Quelle est l’ampleur des pertes pour les éditions Dalimen après des mois d’arrêt d’activités et après l’annulation de la tenue du Salon international du livre d’Alger (SILA) qui, habituellement, est organisé fin octobre-début novembre de chaque année ?

Pour ne pas utiliser le mot catastrophique, la situation chez Dalimen est désolante. Après tant d’années d’activités, on se retrouve, depuis 2019, dans une situation où on ne sait plus ce qu’on va faire. C’est un métier que nous faisons avec passion. Beaucoup d’argent est également investi. Peu de personnes comprennent qu’être éditeur, c’est d’abord être un investisseur et un producteur. Nous nous retrouvons avec des stocks importants d’invendus parce qu’il n’y a plus d’acquisitions par les institutions. En 2019, la situation était déjà alarmante par rapport à la situation sociale et politique. Et aujourd’hui, une situation sanitaire nous oblige à rester évasifs face à une incompréhension. On ne sait plus comment réagir. Il n’y a eu aucune écoute, aucune assistance, aucun respect par rapport au métier que nous exerçons. Je sais que toutes les activités ont été touchées, chacune a ses problèmes. Des propositions devraient être faites pour chaque situation ne serait-ce que pour maintenir l’activité en vie, maintenir les emplois et, surtout, sauver la culture. Un pays sans culture est un pays mort.

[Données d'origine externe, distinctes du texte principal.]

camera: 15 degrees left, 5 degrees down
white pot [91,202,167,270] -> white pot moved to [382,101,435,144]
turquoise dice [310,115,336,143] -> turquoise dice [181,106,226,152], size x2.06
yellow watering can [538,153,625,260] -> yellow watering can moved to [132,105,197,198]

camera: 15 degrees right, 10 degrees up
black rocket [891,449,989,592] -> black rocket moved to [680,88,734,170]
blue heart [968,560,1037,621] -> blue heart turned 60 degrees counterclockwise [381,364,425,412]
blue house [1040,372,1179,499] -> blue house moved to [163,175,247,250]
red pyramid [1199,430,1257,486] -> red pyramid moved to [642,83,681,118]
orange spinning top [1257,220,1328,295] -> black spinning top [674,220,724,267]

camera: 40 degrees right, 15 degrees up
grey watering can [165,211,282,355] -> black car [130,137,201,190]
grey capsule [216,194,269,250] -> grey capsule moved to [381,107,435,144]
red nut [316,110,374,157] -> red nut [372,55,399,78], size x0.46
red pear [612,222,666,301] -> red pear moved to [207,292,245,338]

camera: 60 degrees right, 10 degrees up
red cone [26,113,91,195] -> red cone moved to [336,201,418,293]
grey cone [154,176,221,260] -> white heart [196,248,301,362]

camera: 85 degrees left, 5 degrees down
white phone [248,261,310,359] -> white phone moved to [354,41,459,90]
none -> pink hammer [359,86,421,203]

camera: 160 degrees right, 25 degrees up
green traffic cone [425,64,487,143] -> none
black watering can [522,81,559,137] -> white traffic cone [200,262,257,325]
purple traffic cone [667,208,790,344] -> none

Comment justement essayez-vous de maintenir votre activité éditoriale?

Nous gardons espoir et nous attendons des réactions. Des activités culturelles ont été organisées depuis la rentrée mais nous n’avons pas été informés en tant qu’éditeurs. Nous avons été totalement mis à l’écart comme si l’effort éditorial fait ces vingt dernières années n’a pas d’importance, n’est pas à calculer. Depuis la fin des années 1990, plusieurs maisons d’édition algérienne ont apporté un nouveau souffle au secteur du livre, facilité l’émergence de nouveaux talents dans l’écriture et d’une nouvelle génération d’auteurs dont la réputation traverse aujourd’hui les frontières. Des maisons d’édition qui ont fait un grand travail pour l’amélioration de la qualité des livres. Et, aujourd’hui, nous sommes là, en attente. On espérait la tenue du SILA. Il n’aura pas lieu. On souhaitait qu’il soit remplacé par une autre activité en compensation, qu’on fasse appel à nous pour faire des propositions…Nous sommes des entreprises indépendantes qui créent des emplois, de la richesse culturelle. Nous avons l’impression de ne servir à rien.

N’avez-vous pas été contacté par le ministère de la Culture ?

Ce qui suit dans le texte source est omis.